__Activity list__:
1. In the text on using volatile in embedded C, where should an ISR always be declared?
2. Please carry on the explanation of when to use volatile in embedded systems, picking up right after its final sentence.

__Source document__:
····················

There exist two cases where you must use volatile in embedded systems.

  • When reading from a hardware register.

    That means, the memory-mapped register itself, part of hardware peripherals inside the MCU. It will likely have some cryptic name like "ADC0DR". This register must be defined in C code, either through some register map delivered by the tool vendor, or by yourself. To do it yourself, you'd do (assuming 16 bit register):

    #define ADC0DR (*(volatile uint16_t*)0x1234)
    

    where 0x1234 is the address where the MCU has mapped the register. Since volatile is already part of the above macro, any access to it will be volatile-qualified. So this code is fine:

    uint16_t adc_data;
    adc_data = ADC0DR;
    
  • When sharing a variable between an ISR and the related code using the result of the ISR.

    If you have something like this:

    uint16_t adc_data = 0;
    
    void adc_stuff (void)
    {
      if(adc_data > 0)
      {
        do_stuff(adc_data);
      } 
    }
    
    interrupt void ADC0_interrupt (void)
    {
      adc_data = ADC0DR;
    }
    

    Then the compiler might think: "adc_data is always 0 because it isn't updated anywhere. And that ADC0_interrupt() function is never called, so the variable can't be changed". The compiler usually doesn't realize that interrupts are called by hardware, not by software. So the compiler goes and removes the code if(adc_data > 0){ do_stuff(adc_data); } since it thinks it can never be true, causing a very strange and hard-to-debug bug.

    By declaring adc_data volatile, the compiler is not allowed to make any such assumptions and it is not allowed to optimize away the access to the variable.


Important notes:

  • An ISR shall always be declared inside the hardware driver. In this case, the ADC ISR should be inside the ADC driver. None else but the driver should communicate with the ISR - everything else is spaghetti programming.

····················

__Recorded data__:
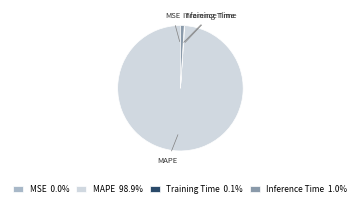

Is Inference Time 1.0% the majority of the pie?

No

····················

__Response list__:
1. Inside the hardware driver.

2.
  • When writing C, all communication between an ISR and the background program must be protected against race conditions. Always, every time, no exceptions. The size of the MCU data bus does not matter, because even if you do a single 8 bit copy in C, the language cannot guarantee atomicity of operations. Not unless you use the C11 feature _Atomic. If this feature isn't available, you must use some manner of semaphore or disable the interrupt during read etc. Inline assembler is another option. volatile does not guarantee atomicity.

    What can happen is this:
    -Load value from stack into register
    -Interrupt occurs
    -Use value from register

    And then it doesn't matter if the "use value" part is a single instruction in itself. Sadly, a significant portion of all embedded systems programmers are oblivious to this, probably making it the most common embedded systems bug ever. Always intermittent, hard to provoke, hard to find.


An example of a correctly written ADC driver would look like this (assuming C11 _Atomic isn't available):

adc.h

// adc.h
#ifndef ADC_H
#define ADC_H

/* misc init routines here */

uint16_t adc_get_val (void);

#endif

adc.c

// adc.c
#include "adc.h"

#define ADC0DR (*(volatile uint16_t*)0x1234)

static volatile bool semaphore = false;
static volatile uint16_t adc_val = 0;

uint16_t adc_get_val (void)
{
  uint16_t result;
  semaphore = true;
    result = adc_val;
  semaphore = false;
  return result;
}

interrupt void ADC0_interrupt (void)
{
  if(!semaphore)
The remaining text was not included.